If the palatial Belz beis medrash in Yerushalayim is meant to recall the malchus of pre-war Chassidus in Europe, Ohr HaTorah speaks of using the blessings of American success to enhance the Torah’s honor. The interior is spacious and ultra-modern. Fixtures and furnishings are neither Spartan-functional nor gaudy-opulent. They go beyond attractive to impressive, telling the outsider that in this building you will find the warmth of the shtetl without sacrificing your sense of the esthetic.
The school offered its surprises as well, operating along similar lines of priorities well chosen. It began only about seven years ago, when some of the parents wanted the genders separated at an earlier age than the centrist school, and quickly grew to about 250 students, housed in a modest but well maintained converted supermarket. Here, too, the bnei Torah are the dominant flavor in the mix, despite a heterogeneous parent body. The dress code is comparable to what you would expect in any yeshivish school, but that is where the uniformity ends. Torah Day School of Dallas (TDSD) – taking its guidance from gedolei Roshei Yeshiva (especially Rav Ahron Schechter, shlit”a) welcomes children from weaker backgrounds, including non-shomrei Shabbos homes. They are equipped to handle them, and encourage the parent body to roll out the red carpet to newcomer children and their parents. Secular studies are treated seriously. They have an art classroom that no one seems to have mounted any objection to; the board outside it mounted a display on the work of Chagall.

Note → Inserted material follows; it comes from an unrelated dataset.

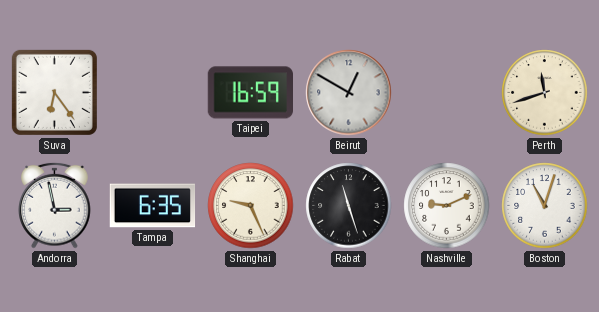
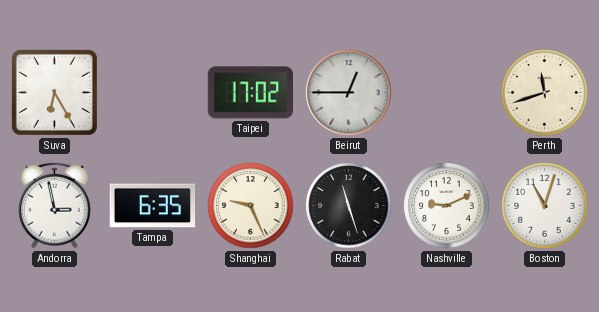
Suva: 6:24 -> 6:25
Taipei: 16:59 -> 17:02
Beirut: 12:50 -> 12:45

It works. Parents claim that it is the religiously better equipped children who influence the less frum kids at TDSD, rather than the other way around. Mixing the student population does not prevent the boys with the strongest backgrounds from going on to yeshivish high schools (R. Shlanger’s in Baltimore is one of the favored destinations) when they leave eighth grade.
I was thrilled with my inspection tour for two reasons. First of all, all of my grandchildren are learning, and happy in the school. They have lots of friends, despite moving from LA just a few months ago. A different part of me – the part that has been doing kiruv for over thirty years – was pleased on a different level. The weekly bulletin sent home to parents to boast of the school’s accomplishments devoted considerable space to Martin Luther King Day. Most schools in the city closed; TDSD did not. It did something much better, devoting time in many classes to studying the work and legacy of Dr. King. I have not seen many right-of-center schools that recognize MLK Day at all. On the other hand, I have seen all too many potential ba’alei teshuvah turned off forever by a single racist remark at a Shabbos table. TDSD is going to make sure that its students know that tzelem Elokim is color blind, that Dr King was a great friend of Israel, and that his teachings spared the lives of hundreds of people who could have been killed had the civil rights battle ignored his call for non-violence.
Regrettably, I am certain that there will be some who will read these lines and react with mockery and derision. In the end, though, they will pass on to their children some good laughs, a good deal more small-mindedness, and the potential for much chilul Hashem in the future. The administration of TDSD, on the other hand, will quietly educate their charges in the true darkei noam / ways of pleasantness of the Torah, while continuing to attract new families through their Kiddush Hashem.
I left Dallas a bit more forgiving of my son for having abandoned my wife and me in Los Angeles.